I am a newbie in Write Combine subject. I am measuring a burst IO write performance via mmap on 64 bit Linux and try to understand the WC issue on the IO memory write. I have several basic questions about WC use for this purpose.
The following is my example test setup for a burst write with Write Combine mode enabled:
1. The device driver set IO memory region using ioremap_wc (MTRR). This IO memory is the non prefetchable region. The PAT can be set with write combine or non cached flag.
2. The device driver provides mmap operation for the user space so that the user app can access IO memory, which is resided in the PCIe device, with _mm256_stream_si256.
3. The user program is keep writing 64/24 bytes data streams into IO memory and the data regions are well aligned in 64/24 byte boundary.
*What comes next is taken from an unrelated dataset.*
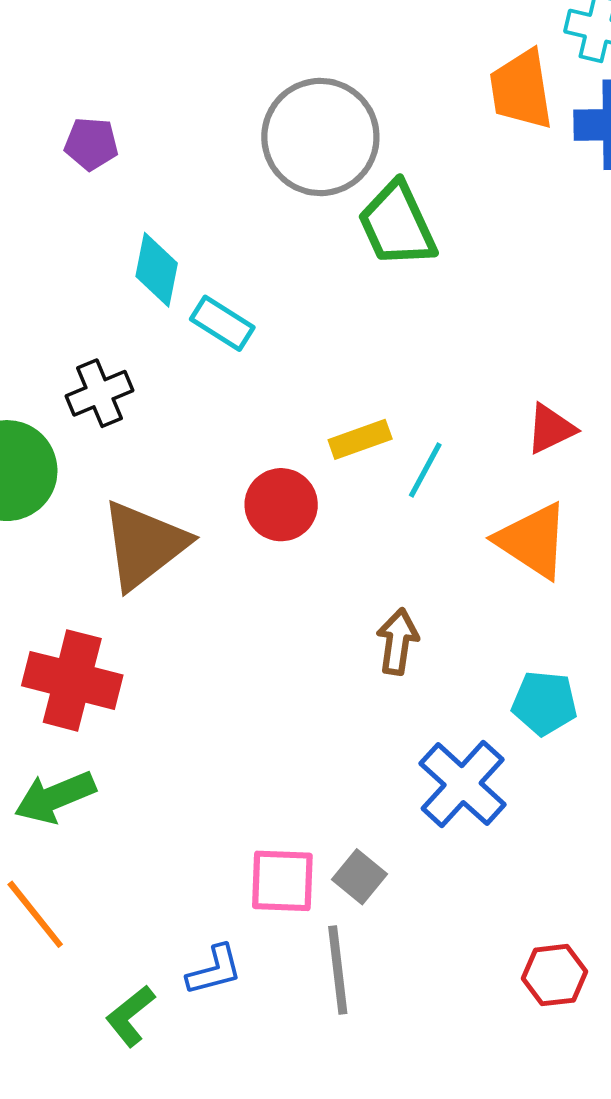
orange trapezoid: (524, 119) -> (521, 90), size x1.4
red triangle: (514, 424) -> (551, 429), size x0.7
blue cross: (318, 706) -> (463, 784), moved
4. When the user app writes a 64 bytes burst data into IO memory, it will be called a non temporal instruction _mm256_stream_si256.
5. The CPU, i5 / i7, has 10 WC buffers that are 64 bytes size long per each WC buffer.
6. If possible, want to avoid the use of memory barriers that will degrade a performance of IO burst write operation.
Here are my basic questions regarding
1. Since _mm256_stream_si256 is a non temporal instruction, it cause a weak ordering. If this IO memory region is assigned as a write only, is this really cause a reordering on PCIe write transaction? When this can be happened? Can I have an example that cause a reordering in this scenario? Assume that the burst write IO memory address are incrementally changed in 64 bytes aligned value if 64 bytes burst write is called and in 24 bytes aligned value if 24 bytes burst write is called.
2. If two _mm256_stream_si256 instructions are used for 64 bytes burst write, what size of atomicity can it be guaranteed?
3. If memcpy or pointer operations is used instead of _mm256_stream_si256 function call, does this cause more chance to have a reordering and less chance of to have a write combining?
4. Is a memory barrier use a non avoidable in order to eliminate the out of order issue on PCIe transactions?
5. For PAT setup, does the IO burst write, on user app through mmap, give the same effect whether it is set a write combine or a non cached flag on?